Parks v. Safeco Ins Co of Illinois

Chief Justice JIM JONES

concurring in part and dissenting in part.

I concur in the Court’s opinion, with the exception of the award of attorney fees to Safeco. While the Parks’ claims are not articulated particularly well, it appears to me that they were asking for an extension of existing law and I would therefore not characterize the ease as having been pursued frivolously within the meaning of Idaho Code section 49-1839(4).

This case presents some equities in favor of the Parks but those equities are outweighed by the specific language written by Safeco into its insurance policy. It is fairly obvious that the Parks’ attorney allowed his concept of “replacement” to outweigh the limiting language employed in the policy’s replacement cost option. As defined in the policy, “replace” does not necessarily have the meaning that comes to mind in everyday life. Webster’s New World Dictionary defines replace in this context as “to provide a substitute or equivalent for.” However, the policy defines the full cost of replacement as “the full amount actually and necessarily incurred to ... replace the damaged building.” So, the policy only provides for payment of the cost incurred by the insured to replace the building. The Parks argue that the replacement building should be equivalent in size and quality to the building that was destroyed. That is not an unreasonable argument but it conflicts with the policy language. In addition to the not unreasonable assumption of equivalency of the replacement, counsel for the Parks appeared to have been thrown off by the determination made by Belfor Construction on behalf of Safeco that the cost to replace the Parks’ house with equivalent construction was $440,195.55. At oral argument of this ease, Safeco’s counsel conceded that had the Parks chosen to have the house rebuilt on the same lot where it had stood when the fire occurred or had the Parks purchased a house valued in excess of the Belfor estimate, the Parks would have received the full $440,195.55. It is not entirely clear that Safeco would have agreed because, as an alternate to the replacement provision, the policy provides for payment of the “direct financial loss you incur,” and provides that the lesser of the two amounts will be paid. Arguably, the direct financial loss incurred by the Parks would have been closer to the $169,000 paid to the Parks as the “actual cash value” of the destroyed home under other provisions of the policy.

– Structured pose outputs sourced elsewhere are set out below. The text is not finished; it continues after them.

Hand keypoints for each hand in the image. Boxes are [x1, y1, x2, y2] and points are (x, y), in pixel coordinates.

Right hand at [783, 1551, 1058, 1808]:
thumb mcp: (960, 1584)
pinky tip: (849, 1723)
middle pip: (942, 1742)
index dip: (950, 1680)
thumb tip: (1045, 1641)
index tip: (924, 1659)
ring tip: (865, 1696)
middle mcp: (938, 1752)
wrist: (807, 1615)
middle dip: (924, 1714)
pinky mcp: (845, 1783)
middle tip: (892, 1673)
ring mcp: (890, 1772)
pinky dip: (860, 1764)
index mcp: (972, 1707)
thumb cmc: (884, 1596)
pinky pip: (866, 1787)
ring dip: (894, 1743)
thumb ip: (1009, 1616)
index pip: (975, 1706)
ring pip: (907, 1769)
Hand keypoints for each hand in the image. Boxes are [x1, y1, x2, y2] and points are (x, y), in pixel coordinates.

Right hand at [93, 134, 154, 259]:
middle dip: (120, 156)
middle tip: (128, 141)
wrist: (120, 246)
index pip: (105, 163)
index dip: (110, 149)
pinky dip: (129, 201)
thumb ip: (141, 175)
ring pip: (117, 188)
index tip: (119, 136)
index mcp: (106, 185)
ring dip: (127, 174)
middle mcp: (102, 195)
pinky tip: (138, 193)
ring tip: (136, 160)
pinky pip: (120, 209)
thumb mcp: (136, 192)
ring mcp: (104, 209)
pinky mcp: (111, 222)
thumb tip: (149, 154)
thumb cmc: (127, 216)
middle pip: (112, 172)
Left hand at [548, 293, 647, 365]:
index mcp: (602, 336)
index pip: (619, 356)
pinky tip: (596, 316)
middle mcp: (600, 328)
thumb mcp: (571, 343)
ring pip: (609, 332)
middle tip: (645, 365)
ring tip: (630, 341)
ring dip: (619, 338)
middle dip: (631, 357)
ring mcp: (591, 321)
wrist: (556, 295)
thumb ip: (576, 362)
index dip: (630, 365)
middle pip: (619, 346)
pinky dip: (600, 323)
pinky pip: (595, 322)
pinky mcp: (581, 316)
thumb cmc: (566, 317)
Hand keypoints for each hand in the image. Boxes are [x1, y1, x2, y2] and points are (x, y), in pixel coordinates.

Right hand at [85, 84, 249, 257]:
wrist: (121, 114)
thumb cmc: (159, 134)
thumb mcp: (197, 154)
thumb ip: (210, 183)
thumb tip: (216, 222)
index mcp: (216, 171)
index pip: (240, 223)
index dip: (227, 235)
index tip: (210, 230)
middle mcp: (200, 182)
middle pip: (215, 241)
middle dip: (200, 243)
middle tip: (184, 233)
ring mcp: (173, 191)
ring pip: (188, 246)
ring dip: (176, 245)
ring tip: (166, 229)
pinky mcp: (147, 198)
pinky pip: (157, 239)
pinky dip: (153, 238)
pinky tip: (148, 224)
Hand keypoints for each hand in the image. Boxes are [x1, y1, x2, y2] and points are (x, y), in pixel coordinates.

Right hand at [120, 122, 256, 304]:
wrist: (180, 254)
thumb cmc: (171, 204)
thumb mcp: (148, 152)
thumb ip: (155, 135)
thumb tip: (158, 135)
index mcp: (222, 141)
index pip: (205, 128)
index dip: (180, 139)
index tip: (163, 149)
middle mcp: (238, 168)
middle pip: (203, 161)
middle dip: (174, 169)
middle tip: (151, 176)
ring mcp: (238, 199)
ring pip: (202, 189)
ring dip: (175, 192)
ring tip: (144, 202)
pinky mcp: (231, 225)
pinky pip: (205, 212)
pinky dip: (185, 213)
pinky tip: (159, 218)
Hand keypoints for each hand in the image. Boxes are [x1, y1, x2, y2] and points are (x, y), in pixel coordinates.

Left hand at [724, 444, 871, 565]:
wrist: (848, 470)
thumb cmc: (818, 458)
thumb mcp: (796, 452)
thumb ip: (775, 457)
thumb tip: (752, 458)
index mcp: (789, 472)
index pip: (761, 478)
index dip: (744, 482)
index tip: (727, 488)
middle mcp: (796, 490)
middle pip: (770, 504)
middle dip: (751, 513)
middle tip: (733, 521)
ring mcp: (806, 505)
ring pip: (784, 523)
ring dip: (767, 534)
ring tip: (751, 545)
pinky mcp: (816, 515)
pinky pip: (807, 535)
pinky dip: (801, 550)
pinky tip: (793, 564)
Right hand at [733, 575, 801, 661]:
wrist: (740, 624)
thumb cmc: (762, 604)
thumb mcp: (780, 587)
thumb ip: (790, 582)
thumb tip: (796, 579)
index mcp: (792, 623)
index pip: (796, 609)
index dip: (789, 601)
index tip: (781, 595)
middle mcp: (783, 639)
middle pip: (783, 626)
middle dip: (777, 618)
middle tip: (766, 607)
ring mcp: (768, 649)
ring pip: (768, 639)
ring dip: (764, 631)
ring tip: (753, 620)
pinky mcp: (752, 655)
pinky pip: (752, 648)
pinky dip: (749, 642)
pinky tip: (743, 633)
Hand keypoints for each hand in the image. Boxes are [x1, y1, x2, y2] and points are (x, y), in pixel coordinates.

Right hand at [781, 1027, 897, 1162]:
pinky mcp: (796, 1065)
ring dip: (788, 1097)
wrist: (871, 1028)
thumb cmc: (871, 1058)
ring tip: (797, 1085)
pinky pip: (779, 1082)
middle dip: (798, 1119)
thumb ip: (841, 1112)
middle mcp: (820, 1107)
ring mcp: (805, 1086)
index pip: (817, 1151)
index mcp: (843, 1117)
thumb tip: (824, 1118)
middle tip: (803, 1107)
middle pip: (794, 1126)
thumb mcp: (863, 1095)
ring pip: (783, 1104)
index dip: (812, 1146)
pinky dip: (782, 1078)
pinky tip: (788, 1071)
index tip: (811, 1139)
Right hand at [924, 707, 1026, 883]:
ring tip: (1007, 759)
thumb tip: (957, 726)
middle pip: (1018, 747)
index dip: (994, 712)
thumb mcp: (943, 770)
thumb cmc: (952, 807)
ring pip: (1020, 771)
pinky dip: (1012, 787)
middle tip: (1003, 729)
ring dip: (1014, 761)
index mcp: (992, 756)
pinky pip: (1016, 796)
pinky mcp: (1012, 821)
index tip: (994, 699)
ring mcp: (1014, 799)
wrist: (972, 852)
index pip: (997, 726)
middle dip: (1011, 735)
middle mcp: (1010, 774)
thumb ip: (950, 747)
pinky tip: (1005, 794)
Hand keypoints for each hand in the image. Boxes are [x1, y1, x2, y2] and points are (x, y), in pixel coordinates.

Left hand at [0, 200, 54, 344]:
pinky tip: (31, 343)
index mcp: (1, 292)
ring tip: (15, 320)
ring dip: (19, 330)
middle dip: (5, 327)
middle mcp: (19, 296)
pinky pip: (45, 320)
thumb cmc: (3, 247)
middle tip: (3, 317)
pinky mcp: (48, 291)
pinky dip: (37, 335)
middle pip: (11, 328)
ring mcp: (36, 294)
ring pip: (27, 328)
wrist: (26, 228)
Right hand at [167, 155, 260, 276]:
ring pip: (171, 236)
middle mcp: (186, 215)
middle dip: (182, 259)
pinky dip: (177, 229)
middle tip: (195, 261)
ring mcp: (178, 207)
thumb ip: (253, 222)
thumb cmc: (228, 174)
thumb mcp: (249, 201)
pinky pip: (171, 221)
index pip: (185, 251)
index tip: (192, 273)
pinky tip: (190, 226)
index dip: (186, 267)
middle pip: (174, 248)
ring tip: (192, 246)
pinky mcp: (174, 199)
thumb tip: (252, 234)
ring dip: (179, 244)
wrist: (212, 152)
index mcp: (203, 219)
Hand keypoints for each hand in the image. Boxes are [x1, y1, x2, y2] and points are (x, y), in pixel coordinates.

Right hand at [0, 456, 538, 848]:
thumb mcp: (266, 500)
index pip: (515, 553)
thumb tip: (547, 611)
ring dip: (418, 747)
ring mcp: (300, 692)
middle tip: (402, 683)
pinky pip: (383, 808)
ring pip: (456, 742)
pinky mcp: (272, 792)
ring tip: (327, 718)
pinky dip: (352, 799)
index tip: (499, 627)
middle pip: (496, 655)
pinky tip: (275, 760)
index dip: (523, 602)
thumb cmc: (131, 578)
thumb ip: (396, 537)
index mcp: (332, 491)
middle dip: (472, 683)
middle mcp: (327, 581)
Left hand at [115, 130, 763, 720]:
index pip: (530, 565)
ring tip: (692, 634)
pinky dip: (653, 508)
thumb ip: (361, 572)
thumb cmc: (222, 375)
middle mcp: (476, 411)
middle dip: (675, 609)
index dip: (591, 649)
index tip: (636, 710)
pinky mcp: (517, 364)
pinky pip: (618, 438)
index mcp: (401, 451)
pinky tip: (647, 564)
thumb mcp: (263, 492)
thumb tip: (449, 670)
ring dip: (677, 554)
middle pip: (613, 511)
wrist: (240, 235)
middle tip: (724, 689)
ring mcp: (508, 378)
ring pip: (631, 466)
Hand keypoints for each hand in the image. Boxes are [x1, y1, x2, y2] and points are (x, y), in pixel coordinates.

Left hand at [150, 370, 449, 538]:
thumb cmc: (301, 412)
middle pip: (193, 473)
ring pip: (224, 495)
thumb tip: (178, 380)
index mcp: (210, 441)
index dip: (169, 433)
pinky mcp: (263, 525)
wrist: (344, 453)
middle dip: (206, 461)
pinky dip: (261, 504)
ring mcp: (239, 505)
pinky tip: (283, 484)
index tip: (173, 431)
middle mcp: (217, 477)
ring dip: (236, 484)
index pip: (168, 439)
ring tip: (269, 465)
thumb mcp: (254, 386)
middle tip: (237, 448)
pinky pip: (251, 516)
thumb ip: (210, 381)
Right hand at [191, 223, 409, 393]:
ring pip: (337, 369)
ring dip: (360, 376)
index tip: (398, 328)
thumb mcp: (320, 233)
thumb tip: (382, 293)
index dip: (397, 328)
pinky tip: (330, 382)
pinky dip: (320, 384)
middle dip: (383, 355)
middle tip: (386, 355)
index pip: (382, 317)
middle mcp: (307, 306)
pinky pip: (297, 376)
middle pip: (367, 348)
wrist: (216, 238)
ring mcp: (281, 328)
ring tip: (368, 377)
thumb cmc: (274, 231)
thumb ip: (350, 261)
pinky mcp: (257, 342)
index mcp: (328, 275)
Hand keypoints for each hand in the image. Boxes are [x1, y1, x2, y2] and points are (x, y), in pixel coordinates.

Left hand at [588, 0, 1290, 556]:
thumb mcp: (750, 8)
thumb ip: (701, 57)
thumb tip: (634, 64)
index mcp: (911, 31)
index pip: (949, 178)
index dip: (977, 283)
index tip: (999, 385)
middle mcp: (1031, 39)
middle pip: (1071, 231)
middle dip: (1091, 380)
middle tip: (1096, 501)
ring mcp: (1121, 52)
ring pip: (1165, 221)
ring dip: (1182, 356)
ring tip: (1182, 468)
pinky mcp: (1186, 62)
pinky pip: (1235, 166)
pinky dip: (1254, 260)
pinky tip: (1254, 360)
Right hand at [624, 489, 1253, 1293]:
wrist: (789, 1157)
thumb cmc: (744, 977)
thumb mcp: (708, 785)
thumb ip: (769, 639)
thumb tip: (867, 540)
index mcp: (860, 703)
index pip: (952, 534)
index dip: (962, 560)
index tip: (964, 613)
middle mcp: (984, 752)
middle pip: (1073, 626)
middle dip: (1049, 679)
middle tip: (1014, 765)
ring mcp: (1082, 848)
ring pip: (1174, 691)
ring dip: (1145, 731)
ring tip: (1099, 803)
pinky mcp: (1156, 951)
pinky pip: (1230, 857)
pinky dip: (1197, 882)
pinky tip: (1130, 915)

The Parks could have challenged the actual cash value determined by Safeco, but they did not. Their counsel invoked the replacement cost option 181 days after the date of loss. Safeco overlooked the 180-day deadline for making claim based on the replacement cost option, which resulted in an additional $86,000 being paid to the Parks for the purchase of the Idaho Falls home.

In the correspondence that led up to the Parks’ invocation of the replacement cost option, it is fairly clear that there was a misunderstanding between Safeco and the Parks’ counsel regarding what would be paid. In a letter to the Parks’ counsel, dated September 20, 2012, Safeco provided a copy of the Belfor estimate, stating that it was “a bid for the replacement of the Parks’ home, using equivalent construction.” By letter dated November 24, 2012, Safeco said that it would “pay the replacement cost of the dwelling up to $440,195.55 or the amount actually incurred, whichever is less.” In a letter to Safeco, dated December 26, 2012, the Parks’ counsel invoked the replacement cost option, indicating that the Parks had decided to purchase an existing home and stating an expectation that the Parks would receive an additional $271,195.55 over and above the $169,000 they had already received. Safeco responded on December 27, indicating that it would pay “the amount actually spent” for the replacement home. It is likely that the Parks then realized the Belfor estimate would not be the basis for payment because *565the record indicates they did not furnish the purchase documents for the Idaho Falls home until five months later and after several requests by Safeco to furnish the same.

The Parks make a number of arguments that have some appeal but they simply cannot get over the explicit language employed in the insurance policy. The Parks seem to be arguing that their reasonable expectations should prevail over the language in the policy, but this Court long ago rejected the reasonable expectations doctrine, shortly after having adopted the same. In 1979, I found myself in the awkward position of presenting an insurance coverage case to the Idaho Supreme Court shortly after it had disavowed the reasonable expectations' doctrine. My written briefing, submitted before the disavowal, asserted that doctrine in support of coverage. According to the Court:

The thorn of Corgatelli v. Globe Life & Accident Ins. Co., 96 Idaho 616, 533 P.2d 737 (1975), which made the adoption of that doctrine in Idaho a debatable question, was recently removed from the side of our jurisprudence. Casey v. Highlands, 100 Idaho 505, 600 P.2d 1387 (1979), decided after this appeal was brought, expressly rejected the doctrine of reasonable expectations in favor of traditional contract rules of construction.

Foremost Ins. Co. v. Putzier, 100 Idaho 883, 888, 606 P.2d 987, 992 (1980). My client, Robert C. Knievel, a/k/a Evel Knievel, lost out in that case and the Parks must similarly lose out in this ease. However, I think they made a valiant enough effort to escape the award of attorney fees against them.